Door 22: Enzo MariPhotography by © Jouko Lehtola
Politics in art is a sensitive subject, but even more more so and rarer in the field of design. A master at it was the Italian designer Enzo Mari. Infused by his political views he saw Design having a social responsibility and was quite outspoken about it and said things others would not dare like calling Rem Koolhaas a "pornographic window dresser".
16 Animali for Danese, 1957
He was born in 1932 in Cerano in the Piedmont region. When he was two years his family moved to Milan, where he went to school. He dropped out in his early teens to support his mother as his father was unable to work after an illness. He took on many different, but labor intensive jobs that early informed his political views.
Box Chair for Castelli, 1971
Not having a high school diploma he was only able to study at the Accademia di Belle Arti in Brera, where he studied painting and sculpture, but also already gravitating towards design. After graduating, he opened his own studio in 1952 in Milan. First success was with his work for Danese called 16 animali, a wooden puzzle with 16 different animal shapes made from a single piece of wood. This led to fruitful collaboration with Bruno Danese and his wife Jacqueline Vodoz.
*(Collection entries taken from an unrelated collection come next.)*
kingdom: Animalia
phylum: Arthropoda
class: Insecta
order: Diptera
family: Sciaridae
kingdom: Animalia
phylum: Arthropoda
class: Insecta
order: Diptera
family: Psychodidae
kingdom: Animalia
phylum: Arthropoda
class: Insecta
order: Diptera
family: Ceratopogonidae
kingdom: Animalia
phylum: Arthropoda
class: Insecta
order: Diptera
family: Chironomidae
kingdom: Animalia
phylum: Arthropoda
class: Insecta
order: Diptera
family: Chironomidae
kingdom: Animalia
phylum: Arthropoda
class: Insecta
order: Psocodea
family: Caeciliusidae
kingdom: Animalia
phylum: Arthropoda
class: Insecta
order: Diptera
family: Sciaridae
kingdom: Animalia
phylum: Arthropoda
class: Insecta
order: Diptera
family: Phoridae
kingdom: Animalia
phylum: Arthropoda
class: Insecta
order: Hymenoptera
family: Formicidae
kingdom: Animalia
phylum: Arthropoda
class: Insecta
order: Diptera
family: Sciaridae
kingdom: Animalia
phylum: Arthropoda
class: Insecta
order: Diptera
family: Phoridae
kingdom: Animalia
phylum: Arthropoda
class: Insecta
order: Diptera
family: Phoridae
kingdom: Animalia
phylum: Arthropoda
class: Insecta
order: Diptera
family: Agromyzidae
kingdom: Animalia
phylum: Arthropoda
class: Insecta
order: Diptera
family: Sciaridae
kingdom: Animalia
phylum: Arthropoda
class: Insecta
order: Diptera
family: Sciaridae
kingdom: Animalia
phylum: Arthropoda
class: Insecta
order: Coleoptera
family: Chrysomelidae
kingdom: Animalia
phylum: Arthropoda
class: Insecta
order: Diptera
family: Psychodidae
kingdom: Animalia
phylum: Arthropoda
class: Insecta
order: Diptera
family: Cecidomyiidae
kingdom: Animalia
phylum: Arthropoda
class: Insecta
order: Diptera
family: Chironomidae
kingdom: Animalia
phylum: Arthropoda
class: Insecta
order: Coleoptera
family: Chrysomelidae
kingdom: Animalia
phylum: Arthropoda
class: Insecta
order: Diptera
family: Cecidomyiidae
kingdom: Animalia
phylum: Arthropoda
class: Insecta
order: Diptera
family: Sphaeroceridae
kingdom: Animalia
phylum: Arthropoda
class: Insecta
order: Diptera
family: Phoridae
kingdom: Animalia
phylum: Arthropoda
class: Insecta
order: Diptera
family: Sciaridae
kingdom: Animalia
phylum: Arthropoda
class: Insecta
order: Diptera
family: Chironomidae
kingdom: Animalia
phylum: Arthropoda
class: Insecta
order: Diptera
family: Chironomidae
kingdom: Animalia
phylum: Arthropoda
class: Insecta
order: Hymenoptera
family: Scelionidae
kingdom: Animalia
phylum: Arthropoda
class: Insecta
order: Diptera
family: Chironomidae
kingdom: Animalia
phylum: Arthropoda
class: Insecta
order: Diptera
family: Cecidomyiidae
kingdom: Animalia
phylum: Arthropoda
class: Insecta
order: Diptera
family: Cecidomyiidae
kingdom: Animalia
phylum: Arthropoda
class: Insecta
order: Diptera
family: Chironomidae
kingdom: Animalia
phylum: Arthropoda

Through his studio he worked for different companies like Castelli and later Muji. In the early 60's started to teach at Scuola Umanitaria in Milan. Various teaching appointments would bring him also to other schools in cities like Carrara, Florence, Berlin and Vienna. His teachings fueled also his theoretical approach as he was a big design thinker and theorist. This is most visible in his project Proposta per un’Autoprogettazione originally from 1974, but later adapted for more projects like the Ecolo in 1995. Through proposal for self design he cemented his beliefs that design should be egalitarian, economic, but still beautiful.
Ecolo for Alessi, 1995
In his six decades long career he made over 2000 designs, which are on displays on museums all over the world like the Museum of Modern Art in New York. The Swiss architect summarized his work by saying that he "thought creatively and built logically". Enzo Mari died this October from COVID-19.